Task brief> Return the data below exactly, but only from the line containing "X127000000Y-74345800D01*" through the line containing "X119126000Y-63500000D03*", with both of those lines included.
▬▬▬
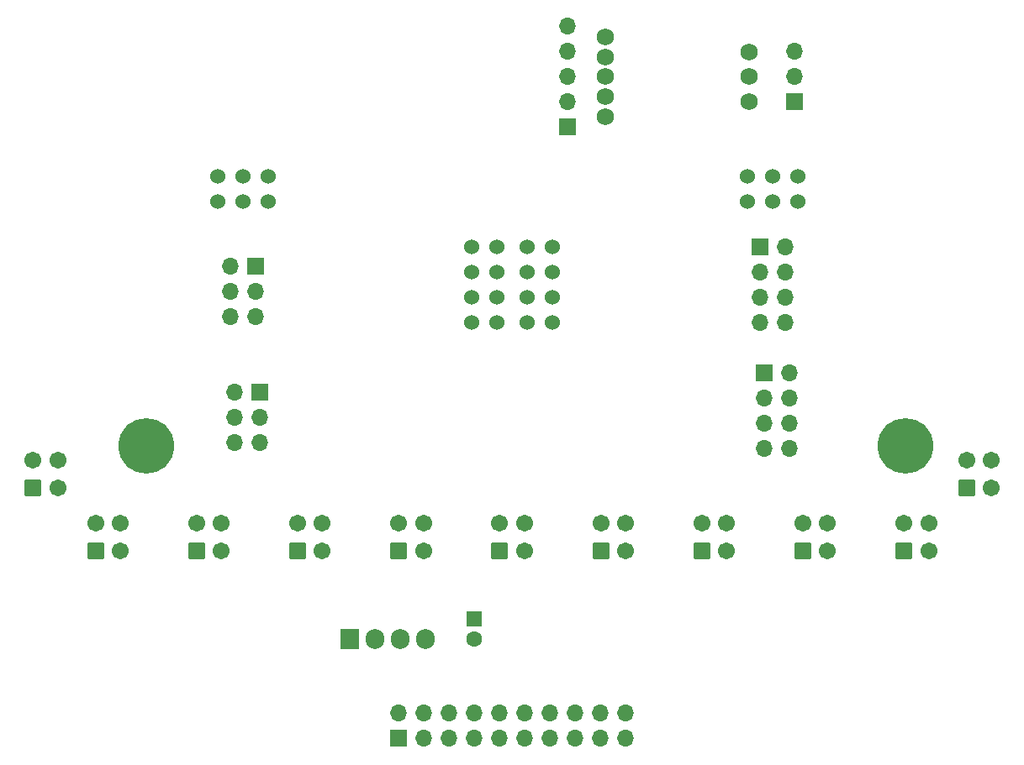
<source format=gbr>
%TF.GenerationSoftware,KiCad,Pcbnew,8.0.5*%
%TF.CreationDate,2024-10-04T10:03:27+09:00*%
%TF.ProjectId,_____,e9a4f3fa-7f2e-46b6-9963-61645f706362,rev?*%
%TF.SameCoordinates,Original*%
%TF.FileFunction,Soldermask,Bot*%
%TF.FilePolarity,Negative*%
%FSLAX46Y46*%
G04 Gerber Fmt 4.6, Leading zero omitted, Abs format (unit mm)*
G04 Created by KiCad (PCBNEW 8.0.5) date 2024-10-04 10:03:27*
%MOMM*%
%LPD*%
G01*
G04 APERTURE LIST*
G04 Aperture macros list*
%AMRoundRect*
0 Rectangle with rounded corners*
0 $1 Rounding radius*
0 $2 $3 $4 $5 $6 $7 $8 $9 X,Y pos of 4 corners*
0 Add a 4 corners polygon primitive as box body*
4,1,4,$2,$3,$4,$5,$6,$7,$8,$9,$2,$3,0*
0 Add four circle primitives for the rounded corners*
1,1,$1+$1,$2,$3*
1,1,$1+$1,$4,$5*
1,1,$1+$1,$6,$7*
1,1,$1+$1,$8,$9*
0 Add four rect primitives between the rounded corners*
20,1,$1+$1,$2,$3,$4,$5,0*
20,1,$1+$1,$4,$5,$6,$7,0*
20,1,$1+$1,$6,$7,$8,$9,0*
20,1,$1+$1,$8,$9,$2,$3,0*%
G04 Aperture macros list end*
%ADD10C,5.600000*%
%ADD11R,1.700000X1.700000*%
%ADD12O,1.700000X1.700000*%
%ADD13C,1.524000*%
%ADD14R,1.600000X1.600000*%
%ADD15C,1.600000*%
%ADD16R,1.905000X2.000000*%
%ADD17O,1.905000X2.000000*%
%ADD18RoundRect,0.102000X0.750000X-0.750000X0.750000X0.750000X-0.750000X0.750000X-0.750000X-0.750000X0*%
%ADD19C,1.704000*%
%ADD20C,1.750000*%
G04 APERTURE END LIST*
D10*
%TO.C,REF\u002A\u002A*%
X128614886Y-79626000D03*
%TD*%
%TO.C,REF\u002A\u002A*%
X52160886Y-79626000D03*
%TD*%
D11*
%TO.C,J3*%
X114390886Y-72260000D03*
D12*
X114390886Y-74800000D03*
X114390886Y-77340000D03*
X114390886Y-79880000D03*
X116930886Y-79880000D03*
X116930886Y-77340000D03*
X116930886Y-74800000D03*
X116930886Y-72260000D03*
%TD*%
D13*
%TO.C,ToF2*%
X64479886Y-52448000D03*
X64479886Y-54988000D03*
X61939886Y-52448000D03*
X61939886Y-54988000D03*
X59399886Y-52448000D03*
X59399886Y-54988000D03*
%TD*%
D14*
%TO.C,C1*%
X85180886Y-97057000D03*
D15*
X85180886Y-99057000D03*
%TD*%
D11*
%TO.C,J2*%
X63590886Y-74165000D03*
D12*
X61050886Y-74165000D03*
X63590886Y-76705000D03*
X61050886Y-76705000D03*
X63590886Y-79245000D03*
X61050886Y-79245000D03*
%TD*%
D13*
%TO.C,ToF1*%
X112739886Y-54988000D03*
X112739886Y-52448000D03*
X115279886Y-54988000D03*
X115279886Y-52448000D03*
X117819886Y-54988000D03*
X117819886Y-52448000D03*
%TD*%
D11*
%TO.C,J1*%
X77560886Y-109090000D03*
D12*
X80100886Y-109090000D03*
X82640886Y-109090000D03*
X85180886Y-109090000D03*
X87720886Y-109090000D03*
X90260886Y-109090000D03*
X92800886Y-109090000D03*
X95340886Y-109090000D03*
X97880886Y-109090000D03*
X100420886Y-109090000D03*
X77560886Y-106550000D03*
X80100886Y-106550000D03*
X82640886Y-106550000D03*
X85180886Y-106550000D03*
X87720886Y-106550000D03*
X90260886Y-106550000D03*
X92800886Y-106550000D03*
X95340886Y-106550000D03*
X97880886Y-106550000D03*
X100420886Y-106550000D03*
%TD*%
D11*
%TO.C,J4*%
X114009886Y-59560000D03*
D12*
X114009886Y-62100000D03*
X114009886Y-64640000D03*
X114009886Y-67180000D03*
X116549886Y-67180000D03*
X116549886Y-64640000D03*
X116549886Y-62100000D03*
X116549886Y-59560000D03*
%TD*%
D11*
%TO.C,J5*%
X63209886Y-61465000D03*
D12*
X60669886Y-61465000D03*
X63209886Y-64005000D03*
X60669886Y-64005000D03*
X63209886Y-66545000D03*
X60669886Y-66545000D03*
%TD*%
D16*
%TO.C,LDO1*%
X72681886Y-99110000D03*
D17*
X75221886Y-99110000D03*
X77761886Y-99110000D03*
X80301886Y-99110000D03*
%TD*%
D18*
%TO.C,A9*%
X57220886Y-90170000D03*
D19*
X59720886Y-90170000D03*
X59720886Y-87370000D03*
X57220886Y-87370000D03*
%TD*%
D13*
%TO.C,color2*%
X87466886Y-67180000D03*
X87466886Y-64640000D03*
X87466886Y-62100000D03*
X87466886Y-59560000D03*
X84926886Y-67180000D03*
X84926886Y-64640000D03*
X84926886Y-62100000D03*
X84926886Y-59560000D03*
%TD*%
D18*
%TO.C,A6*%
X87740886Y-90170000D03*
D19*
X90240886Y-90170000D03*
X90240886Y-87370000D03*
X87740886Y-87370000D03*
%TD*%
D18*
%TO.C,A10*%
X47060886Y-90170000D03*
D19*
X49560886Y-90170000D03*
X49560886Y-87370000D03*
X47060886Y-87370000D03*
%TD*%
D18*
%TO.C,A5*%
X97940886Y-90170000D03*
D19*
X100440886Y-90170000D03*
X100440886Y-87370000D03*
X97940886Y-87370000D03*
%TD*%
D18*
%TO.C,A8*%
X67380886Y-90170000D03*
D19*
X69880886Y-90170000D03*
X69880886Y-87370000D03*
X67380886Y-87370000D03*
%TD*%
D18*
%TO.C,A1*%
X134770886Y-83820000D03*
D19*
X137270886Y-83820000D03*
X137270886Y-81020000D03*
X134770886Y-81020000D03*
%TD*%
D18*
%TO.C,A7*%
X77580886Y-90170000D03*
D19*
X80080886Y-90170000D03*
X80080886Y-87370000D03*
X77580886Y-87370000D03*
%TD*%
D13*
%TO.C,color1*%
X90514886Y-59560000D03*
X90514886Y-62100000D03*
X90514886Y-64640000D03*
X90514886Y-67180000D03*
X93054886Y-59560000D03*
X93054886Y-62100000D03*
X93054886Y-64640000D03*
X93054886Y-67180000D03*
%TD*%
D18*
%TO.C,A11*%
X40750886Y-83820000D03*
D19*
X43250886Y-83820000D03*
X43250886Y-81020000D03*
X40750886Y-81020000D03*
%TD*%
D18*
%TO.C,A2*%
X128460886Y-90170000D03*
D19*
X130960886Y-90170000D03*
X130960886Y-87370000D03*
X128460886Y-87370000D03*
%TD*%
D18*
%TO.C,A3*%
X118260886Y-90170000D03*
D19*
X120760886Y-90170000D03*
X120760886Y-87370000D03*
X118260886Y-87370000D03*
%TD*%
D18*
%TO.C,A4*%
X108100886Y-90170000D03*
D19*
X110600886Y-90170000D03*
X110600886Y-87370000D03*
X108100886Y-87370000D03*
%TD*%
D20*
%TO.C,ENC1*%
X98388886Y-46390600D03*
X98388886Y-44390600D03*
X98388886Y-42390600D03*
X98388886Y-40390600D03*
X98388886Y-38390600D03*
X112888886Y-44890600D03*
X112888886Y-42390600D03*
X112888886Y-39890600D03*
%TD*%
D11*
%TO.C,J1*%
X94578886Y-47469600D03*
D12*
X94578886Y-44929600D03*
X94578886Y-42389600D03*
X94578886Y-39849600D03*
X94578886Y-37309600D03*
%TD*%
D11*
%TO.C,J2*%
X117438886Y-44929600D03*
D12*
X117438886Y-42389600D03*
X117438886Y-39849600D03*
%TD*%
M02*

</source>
▬▬▬
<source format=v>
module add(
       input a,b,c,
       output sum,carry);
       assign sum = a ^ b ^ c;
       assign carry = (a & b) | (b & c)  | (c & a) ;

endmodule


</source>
▬▬▬
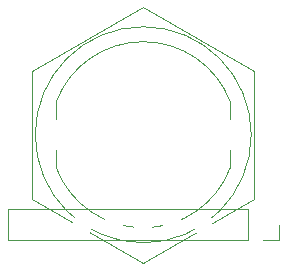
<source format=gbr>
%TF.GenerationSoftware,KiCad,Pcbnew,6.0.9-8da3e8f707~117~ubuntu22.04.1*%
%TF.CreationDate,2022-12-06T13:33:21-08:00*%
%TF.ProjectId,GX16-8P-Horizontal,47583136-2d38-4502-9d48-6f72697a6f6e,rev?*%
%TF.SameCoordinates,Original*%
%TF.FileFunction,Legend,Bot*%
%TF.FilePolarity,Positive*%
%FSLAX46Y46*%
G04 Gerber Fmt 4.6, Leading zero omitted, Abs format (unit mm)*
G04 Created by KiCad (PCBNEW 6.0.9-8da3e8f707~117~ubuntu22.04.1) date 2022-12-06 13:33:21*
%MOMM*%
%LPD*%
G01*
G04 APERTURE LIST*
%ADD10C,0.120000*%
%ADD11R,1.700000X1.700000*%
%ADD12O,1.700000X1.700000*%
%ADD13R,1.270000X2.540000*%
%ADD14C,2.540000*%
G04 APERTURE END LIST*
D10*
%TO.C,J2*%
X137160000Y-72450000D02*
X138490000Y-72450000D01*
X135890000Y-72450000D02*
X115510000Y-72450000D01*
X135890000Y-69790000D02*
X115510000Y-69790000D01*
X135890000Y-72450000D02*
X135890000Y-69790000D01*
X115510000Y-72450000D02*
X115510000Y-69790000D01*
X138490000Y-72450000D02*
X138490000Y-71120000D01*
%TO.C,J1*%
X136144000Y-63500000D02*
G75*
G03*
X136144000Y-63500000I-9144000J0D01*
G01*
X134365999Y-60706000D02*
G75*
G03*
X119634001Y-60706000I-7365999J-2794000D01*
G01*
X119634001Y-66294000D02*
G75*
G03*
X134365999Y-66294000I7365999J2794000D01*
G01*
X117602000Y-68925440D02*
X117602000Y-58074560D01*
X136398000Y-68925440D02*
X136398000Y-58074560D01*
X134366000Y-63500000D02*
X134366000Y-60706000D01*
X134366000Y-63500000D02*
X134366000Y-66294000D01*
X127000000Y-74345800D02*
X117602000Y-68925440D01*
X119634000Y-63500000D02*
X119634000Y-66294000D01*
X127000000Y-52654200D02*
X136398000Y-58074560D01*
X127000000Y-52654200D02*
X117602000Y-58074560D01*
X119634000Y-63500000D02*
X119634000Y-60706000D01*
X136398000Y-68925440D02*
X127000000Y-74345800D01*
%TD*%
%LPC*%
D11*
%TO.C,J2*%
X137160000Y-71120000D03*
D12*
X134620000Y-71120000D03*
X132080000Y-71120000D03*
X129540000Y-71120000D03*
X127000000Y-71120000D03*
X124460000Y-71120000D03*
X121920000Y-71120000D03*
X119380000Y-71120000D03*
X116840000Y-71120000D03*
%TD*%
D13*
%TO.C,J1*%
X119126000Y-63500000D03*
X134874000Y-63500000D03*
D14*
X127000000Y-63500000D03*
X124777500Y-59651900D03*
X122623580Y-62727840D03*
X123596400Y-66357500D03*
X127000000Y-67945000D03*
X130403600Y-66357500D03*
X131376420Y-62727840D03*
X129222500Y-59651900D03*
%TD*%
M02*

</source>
▬▬▬
Response>
X127000000Y-74345800D01*
%TD*%
%LPC*%
D11*
%TO.C,J2*%
X137160000Y-71120000D03*
D12*
X134620000Y-71120000D03*
X132080000Y-71120000D03*
X129540000Y-71120000D03*
X127000000Y-71120000D03*
X124460000Y-71120000D03*
X121920000Y-71120000D03*
X119380000Y-71120000D03*
X116840000Y-71120000D03*
%TD*%
D13*
%TO.C,J1*%
X119126000Y-63500000D03*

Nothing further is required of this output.